# Task set:
a) In the Eduardo Person profile, which team is listed as his current team?
b) Extend the Eduardo Person career profile past its last entry.

# Text segment:
= = = = = = =

Eduardo Person

Personal information
- Full name: Eduardo Luiz Person
- Date of birth: 24 January 1997 (age 29)
- Place of birth: São Paulo, Brazil
- Height: 1.74 m (5 ft 9 in)
- Position: Midfielder

Team information
- Current team: América Mineiro
- Number: 21

Youth career
- Joinville

Senior career*
- Years: Team / Apps / (Gls)
- 2017–2021: Joinville / 28 / (1)
- 2017: → Metropolitano (loan) / 4 / (0)
- 2017: → Juventus Jaraguá (loan) / 7 / (0)
- 2019: → Brasil de Pelotas (loan) / 16 / (0)
- 2020–2021: → Guarani (loan) / 25 / (1)
- 2022: Guarani / 28 / (0)
- 2023–2024: Ituano / 59 / (5)

= = = = = = =

# Data shown:
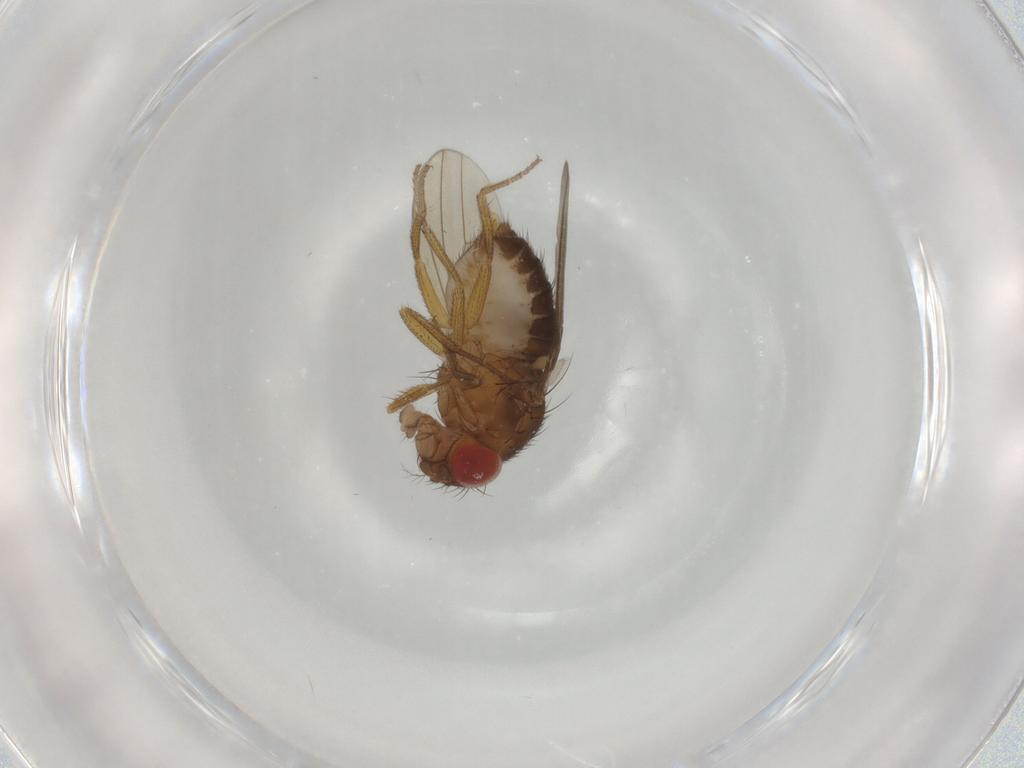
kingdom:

= = = = = = =

# Answer section:
a) América Mineiro

b)
- 2025–2026: Chapecoense / 13 / (0)
- 2026–: América Mineiro / 14 / (2)

= Eduardo Person =

Brazilian footballer (born 1997)

Eduardo Luiz Person (born 24 January 1997) is a Brazilian professional footballer who plays as a midfielder for América Mineiro.

==Club career==
Born in São Paulo, São Paulo (state), Person was a Joinville youth graduate. He made his first team debut on 9 February 2017, coming on as a late substitute for Jonathan in a 2–0 away loss against Atlético Mineiro, for the year's Primeira Liga.

In April 2017, Person was loaned to Série D side Metropolitano until the end of the tournament. In July, after the club's elimination from the competition, he moved to Juventus de Jaraguá also in a temporary deal.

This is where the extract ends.